The figures also project an imbalance in public resources allocated to the population; “If you direct less spending to education, you are giving less money to children and adolescents, compared to spending on pensions, which goes to the elderly. Macias explained.

The projected pension spending for 2022 is 1.4 trillion pesos, almost twice as much as education spending, this is equivalent to 5.1% of GDP. This spending has increased on average 6.5% real annually since 2015, refers the CIEP.

Expenditure on education has also been reduced by other mandatory expenses, such as interest on the public debt that has risen every year since 2013 as a proportion of GDP, or participation, which represents 3.6% of GDP, according to with figures from the Ministry of Finance and Public Credit (SHCP).

Without classes

Since March 23, 2020, children and adolescents stopped going to school as usual, and although partial resumption of classes has been seen, the pandemic has ruined plans to return to 100%.

In the 2020-2021 school year, about 846,000 students stopped attending school, most of them basic education. Worldwide, Mexico is the ninth place with the longest school closures during the covid-19 contingency, with 53 weeks without face-to-face classes, according to data from the Mexican Institute for Competitiveness (Imco).

Economic consequences

In the post-pandemic year, it should be considered to strengthen the education sector in infrastructure, quality of education and teacher training, but the current budget does not reflect such strengthening,

This in the medium and long term leaves repercussions in economic matters. An IMCO analysis reports that students with less learning mean future workers with fewer skills, which can reduce their income by 8% per year during their working life, which is equivalent to one month’s salary per year for the rest of their productive life. .
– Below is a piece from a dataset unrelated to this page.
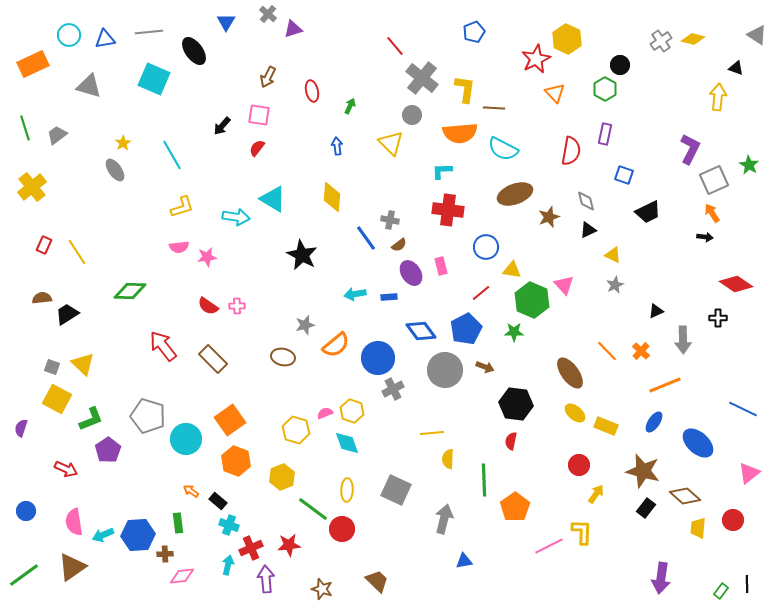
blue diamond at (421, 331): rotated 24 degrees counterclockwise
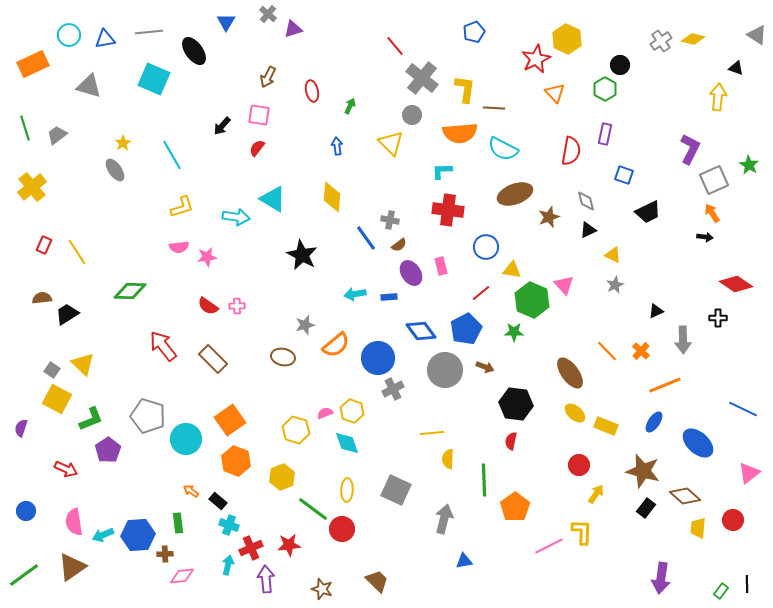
gray square at (52, 367): moved 3 px down; rotated 14 degrees clockwise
At the country level, the Organization for Economic Cooperation and Development (OECD) estimates that in the next 80 years the educational gap could cost Mexico an accumulated amount of up to 136% of GDP in 2019. This would imply that our country would stop produce up to 1.7% of GDP each year or an amount similar to the total expenditure exerted by the Ministry of Public Education (SEP) in 2019, warns the Imco.

“We are still with a bit of demographic bonus, we should be empowering that population, which in some way will support the older adults of the future,” concluded the CIEP directive.